Summary
stating that punitive damages are not recoverable, absent an authorizing statute, against the State of South Carolina or its agencies
Summary of this case from Brinkley v. S.C. Dept. of CorrectionsOpinion
22849
Submitted December 11, 1987.
Decided March 28, 1988.
Julius W. McKay and Richard C. Detwiler, of Haynesworth, Marion, McKay Guerard, Columbia, for appellant. William U. Gunn and Robert M. Barrett, of Holcombe, Bomar, Wynn Gunn, Spartanburg, for respondent.
Submitted Dec. 11, 1987.
Decided March 28, 1988.
Appellant Mayme W. Macmurphy appeals a circuit court decision granting respondent, South Carolina Department of Highways and Public Transportation's (Highway Department), motion to strike punitive damages. The circuit court ruled that punitive damages are not recoverable against an agency of the state. We affirm the decision of the circuit court.
Appellant and her husband, Herbert E. Macmurphy, Jr., exited Interstate 85 to access U.S. 221. As they proceeded onto U.S. 221, their automobile lost traction and stalled. A tractor-trailer operated by John A. Weaver collided with the Macmurphy's stalled vehicle and injured them. Mr. and Mrs. Macmurphy were taken to Spartanburg General Hospital where Mr. Macmurphy died four days later.
Prior to the Macmurphy's accident, a Rim Back Storage Company's tractor-trailer had jackknifed and spilled diesel fuel onto the exit ramp leading to U.S. 221. The Highway Department allowed the fuel to remain on the exit ramp, did not place warning signs along the roadway, or sand on the road. Appellant asserts that the respondent's negligence, recklessness and willfulness caused the accident.
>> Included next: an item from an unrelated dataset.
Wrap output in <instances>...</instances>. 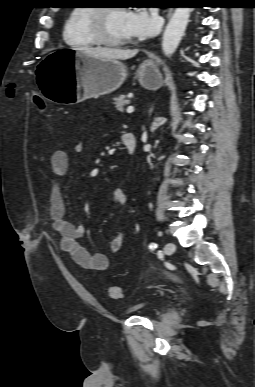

Appellant avers that the trial court erroneously ruled that the Highway Department is immune from payment of punitive damages. Specifically, appellant asserts that actual and punitive damages are recoverable against a state agency by virtue of this court's decision in McCall v. Batson, 285 S.C. 243, 329 S.E.2d 741 1985). McCall abrogated sovereign immunity but restricted recovery "in any case currently pending or in those filed on or before July 1, 1986," to the limits of the defendant's liability insurance coverage. Id., 329 S.E.2d at 743.
In support of her position, appellant argues that the overruling of McKenzie v. McKenzie, 276 S.C. 461, 279 S.E.2d 609 (1981), by McCall v. Batson, supra, permits a plaintiff to recover punitive damages from the state not in excess of its liability insurance coverage. We disagree. In McKenzie, this Court disallowed the recovery of punitive damages upon the ground of sovereign immunity. The McCall decision simply abolished sovereign immunity and did not address the issue of the recovery of punitive damages.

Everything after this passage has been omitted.